The problem:
All of the data below should be printed again word for word, pictures excluded.

Plain-text document sources:
......
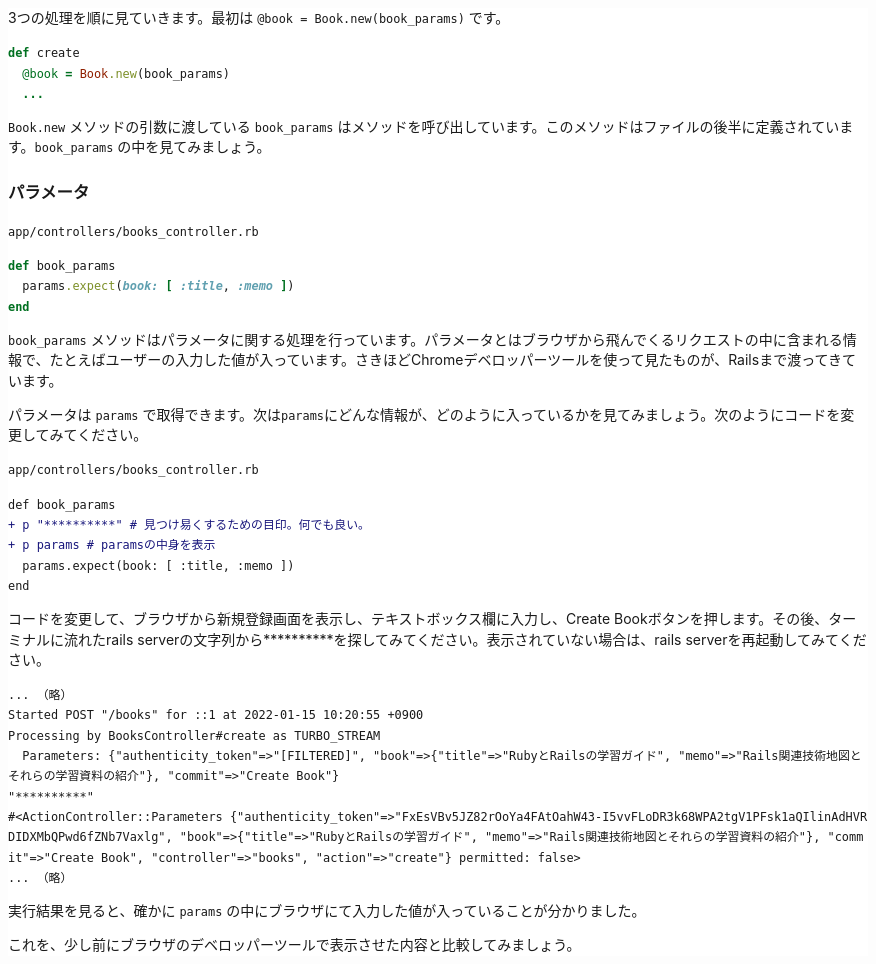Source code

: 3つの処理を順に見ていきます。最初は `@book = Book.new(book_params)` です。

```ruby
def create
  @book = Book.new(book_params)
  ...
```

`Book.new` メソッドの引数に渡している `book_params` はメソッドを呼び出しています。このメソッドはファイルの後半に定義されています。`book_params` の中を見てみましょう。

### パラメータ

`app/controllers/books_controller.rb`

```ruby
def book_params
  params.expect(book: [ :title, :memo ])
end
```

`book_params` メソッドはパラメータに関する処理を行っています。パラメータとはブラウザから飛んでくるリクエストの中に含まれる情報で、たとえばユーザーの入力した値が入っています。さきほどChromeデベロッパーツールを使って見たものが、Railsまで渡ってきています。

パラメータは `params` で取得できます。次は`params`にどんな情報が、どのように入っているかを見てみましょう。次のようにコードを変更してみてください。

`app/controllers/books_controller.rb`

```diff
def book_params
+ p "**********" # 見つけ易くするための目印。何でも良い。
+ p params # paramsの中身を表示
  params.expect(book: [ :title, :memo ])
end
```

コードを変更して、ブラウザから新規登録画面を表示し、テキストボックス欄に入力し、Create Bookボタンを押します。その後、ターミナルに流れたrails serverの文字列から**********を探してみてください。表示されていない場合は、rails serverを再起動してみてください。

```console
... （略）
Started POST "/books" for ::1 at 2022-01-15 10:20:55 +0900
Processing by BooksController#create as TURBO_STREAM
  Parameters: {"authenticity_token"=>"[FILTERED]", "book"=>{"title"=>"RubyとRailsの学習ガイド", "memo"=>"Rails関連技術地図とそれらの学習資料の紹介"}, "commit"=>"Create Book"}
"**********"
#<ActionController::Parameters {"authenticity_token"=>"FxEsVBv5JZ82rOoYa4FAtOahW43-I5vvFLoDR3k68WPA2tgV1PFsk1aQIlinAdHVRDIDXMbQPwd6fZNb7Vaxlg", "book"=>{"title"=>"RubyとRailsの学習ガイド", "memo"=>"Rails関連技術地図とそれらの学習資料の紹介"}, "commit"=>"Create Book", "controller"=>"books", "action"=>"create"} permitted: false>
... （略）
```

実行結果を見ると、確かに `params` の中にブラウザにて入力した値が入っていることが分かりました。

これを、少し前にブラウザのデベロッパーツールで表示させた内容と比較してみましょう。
......
Result below:
Source code

: 3つの処理を順に見ていきます。最初は `@book = Book.new(book_params)` です。

```ruby
def create
  @book = Book.new(book_params)
  ...
```

`Book.new` メソッドの引数に渡している `book_params` はメソッドを呼び出しています。このメソッドはファイルの後半に定義されています。`book_params` の中を見てみましょう。

### パラメータ

`app/controllers/books_controller.rb`

```ruby
def book_params
  params.expect(book: [ :title, :memo ])
end
```

`book_params` メソッドはパラメータに関する処理を行っています。パラメータとはブラウザから飛んでくるリクエストの中に含まれる情報で、たとえばユーザーの入力した値が入っています。さきほどChromeデベロッパーツールを使って見たものが、Railsまで渡ってきています。

パラメータは `params` で取得できます。次は`params`にどんな情報が、どのように入っているかを見てみましょう。次のようにコードを変更してみてください。

`app/controllers/books_controller.rb`

```diff
def book_params
+ p "**********" # 見つけ易くするための目印。何でも良い。
+ p params # paramsの中身を表示
  params.expect(book: [ :title, :memo ])
end
```

コードを変更して、ブラウザから新規登録画面を表示し、テキストボックス欄に入力し、Create Bookボタンを押します。その後、ターミナルに流れたrails serverの文字列から**********を探してみてください。表示されていない場合は、rails serverを再起動してみてください。

```console
... （略）
Started POST "/books" for ::1 at 2022-01-15 10:20:55 +0900
Processing by BooksController#create as TURBO_STREAM
  Parameters: {"authenticity_token"=>"[FILTERED]", "book"=>{"title"=>"RubyとRailsの学習ガイド", "memo"=>"Rails関連技術地図とそれらの学習資料の紹介"}, "commit"=>"Create Book"}
"**********"
#<ActionController::Parameters {"authenticity_token"=>"FxEsVBv5JZ82rOoYa4FAtOahW43-I5vvFLoDR3k68WPA2tgV1PFsk1aQIlinAdHVRDIDXMbQPwd6fZNb7Vaxlg", "book"=>{"title"=>"RubyとRailsの学習ガイド", "memo"=>"Rails関連技術地図とそれらの学習資料の紹介"}, "commit"=>"Create Book", "controller"=>"books", "action"=>"create"} permitted: false>
... （略）
```

実行結果を見ると、確かに `params` の中にブラウザにて入力した値が入っていることが分かりました。

これを、少し前にブラウザのデベロッパーツールで表示させた内容と比較してみましょう。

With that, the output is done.